# roth spike question



## ronan (Apr 26, 2010)

hi,
does a roth spike grow straight or can it be curved a moment before the final flowering stage?
mine is now really curved after growing straight a the beginning (buds are already quite big).
maybe too much sunlight or maybe an effect of chemical treatment a few weeks ago...

photo? i don't really want as i ashamed...


----------



## SlipperKing (Apr 26, 2010)

No sham is thrown a round in this forum. PICs are always welcome. I have not had a roth spike curve in my short growing time.


----------



## ronan (Apr 26, 2010)

SlipperKing said:


> No sham is thrown a round in this forum. PICs are always welcome. I have not had a roth spike curve in my short growing time.


----------



## paphioland (Apr 26, 2010)

It will likely straiten out. It it is flexible stake it. If you get resistance at all leave it and it will straiten.


----------



## ronan (Apr 26, 2010)

paphioland said:


> It will likely straiten out. It it is flexible stake it. If you get resistance at all leave it and it will straiten.
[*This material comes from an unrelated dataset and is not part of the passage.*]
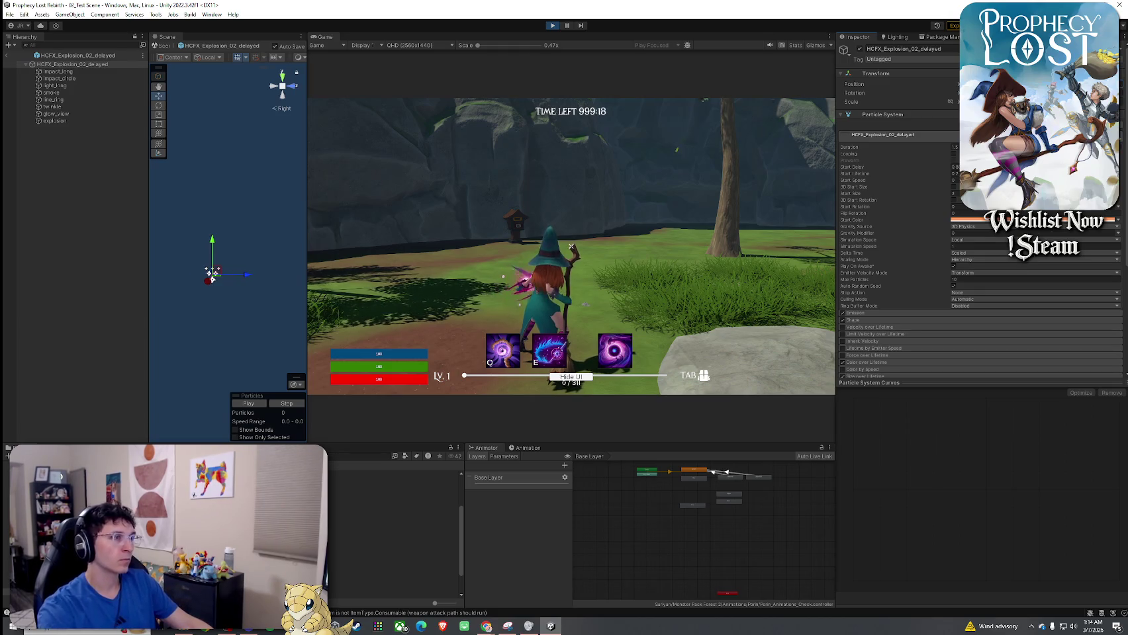
left_click(579, 228)
key("w")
thx for advice! as it's the second Paph i flower (after my jackii) i don't really want to make a mistake...
spike is big and strong...


----------



## Leo Schordje (Apr 26, 2010)

For a first or second Paph to bloom, the Paph rothschildianum is quite an accomplishment. Good growing. Rothschildianum is not normally mentioned as a beginner's plant. It is not particularly difficult, but it is not the easiest of the Paphs to grow. Nice job.


----------



## ronan (Apr 26, 2010)

Leo Schordje said:


> For a first or second Paph to bloom, the Paph rothschildianum is quite an accomplishment. Good growing. Rothschildianum is not normally mentioned as a beginner's plant. It is not particularly difficult, but it is not the easiest of the Paphs to grow. Nice job.



thx! but i grow a lot of orchids, mostly Bulbo...i just start my Paph trip inside the orchids world...


----------



## SlipperFan (Apr 26, 2010)

I'm with those that think it will straighten out. I've seen this habit on a couple of my multiflorals.


----------



## valenzino (Apr 26, 2010)

Its normal,dont worry.....


----------



## ronan (May 7, 2010)

thx all, you were right...
i just hope the laterals petals to be just a little more horizontal when fully open, or next time (first bloomer)


----------



## billc (May 7, 2010)

That's a nice looking flower and the picture of the staminode is a real good close up shot.

Bill


----------



## SlipperFan (May 7, 2010)

Very nice, ronan!


----------



## SlipperKing (May 7, 2010)

It turned out OK hey Ronan!


----------



## JeanLux (May 8, 2010)

Good one, bravo!!! Jean


----------